Insisting parents should not have to choose between their jobs and their children, President Clinton on Wednesday proposed what he deemed a record investment in child care - $22 billion to make care more affordable, accessible and safe. “There is no more important job than raising a child,” Clinton said. But as more and more parents work out of choice or necessity, he lamented the nation has failed to help them.
“We know the government cannot raise or love a child, but that is not what we’re supposed to do,” Clinton said after entering the White House East Room with a group of young children. “What the government is supposed to do is to help to create the conditions and give people the tools that will enable them to raise and love their children while successfully participating in the American workplace.”
Clinton is asking Congress for $21.7 billion over five years - “the single largest national commitment to child care in the history of the United States” - to help parents and businesses pay for care, to improve the quality of care, to expand Head Start and to increase after-school care.
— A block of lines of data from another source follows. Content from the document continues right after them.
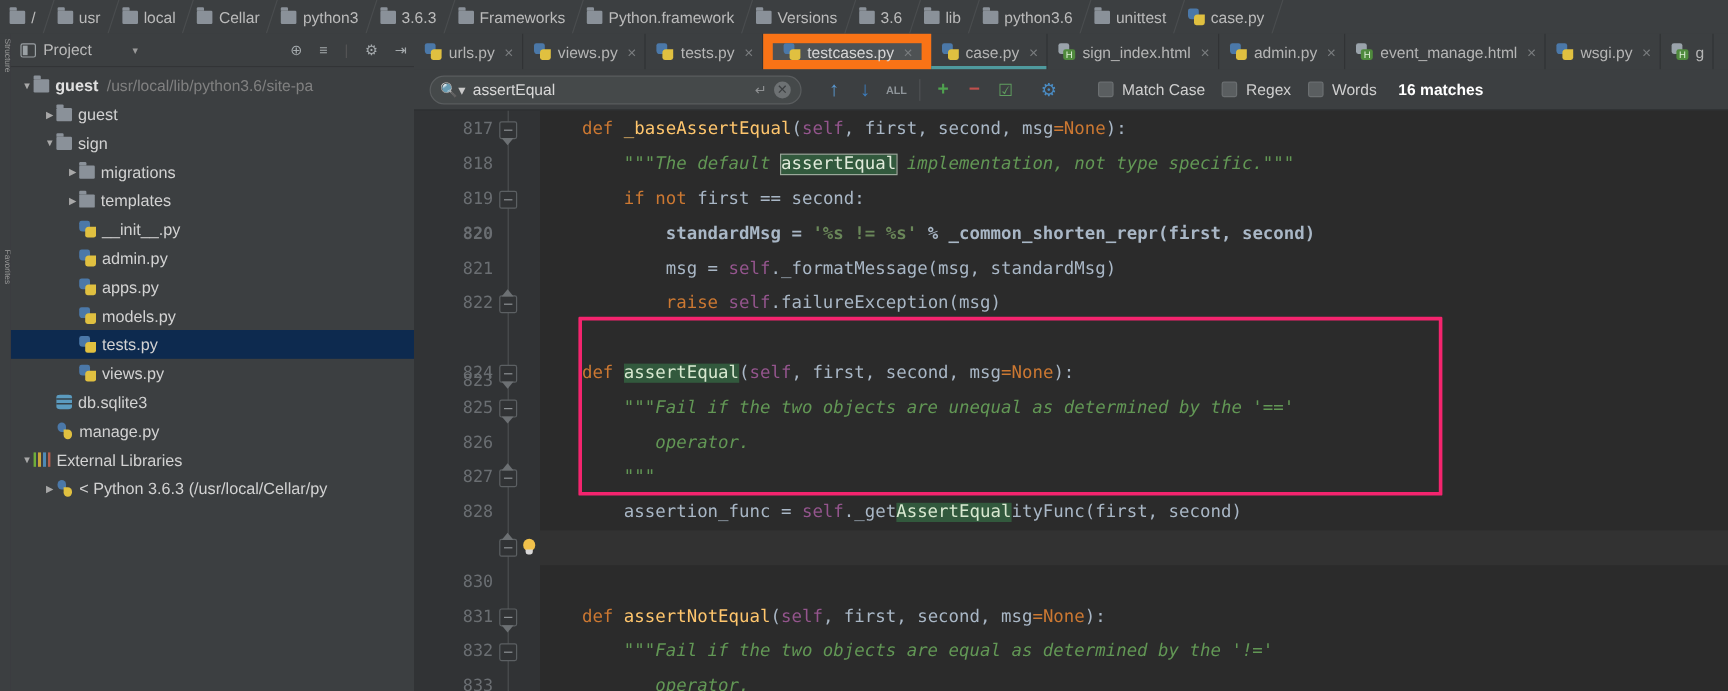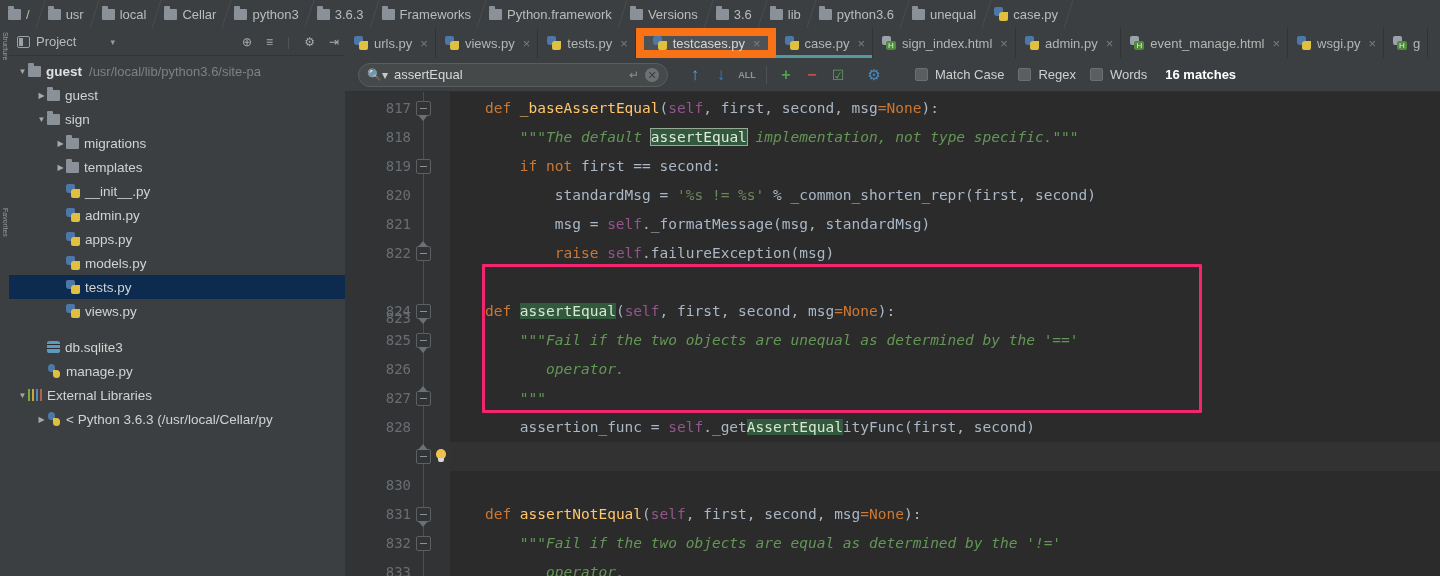--- a/index.html
+++ b/index.html
@@ -343,7 +343,7 @@
       </div>
       <div class="crumb">
         <span class="ico-folder" style="margin-right: 0px;"></span>
-        <span class="ctext">unequal</span>
+        <span class="ctext">unittest</span>
       </div>
       <div class="crumb">
         <span class="ico-py" style="margin-right: 0px;"></span>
Child-care advocates said the proposal, if enacted, would be a breakthrough in how the nation treats working parents and their children.
“It is an amazing stride forward,” said Matthew Melmed, of Zero to Three, a nonprofit group in Washington, D.C., that works on behalf of infants and toddlers. “It squarely puts the federal government in the role of helping parents.”
Under the proposal, Clinton would spend $7.5 billion to double to 2 million the number of children whose low-income parents receive child-care subsidies under a block grant to the states.
Another $5.2 billion would go to increase tax credits to 3 million working families who earn less than $60,000 a year. They would receive an average of $358 more for child care than they do under existing tax credits, according to White House officials.
Families earning $50,000 or less could claim half their child-care costs, up to $2,400 for one child and $4,800 for two or more children. Families earning up to $60,000 could claim varying percentages of the cost, depending on their income. And those earning more, including the nation’s wealthiest families, could claim 20 percent of their costs, as they do now.
The proposal would eliminate federal taxes for most families with incomes below 200 percent of the poverty level - $35,000 for a family of four - that claim the maximum child-care expenses.
In addition, Clinton would provide an incentive for businesses to provide child-care services, with a tax credit for 25 percent of their costs, up to $150,000 a year.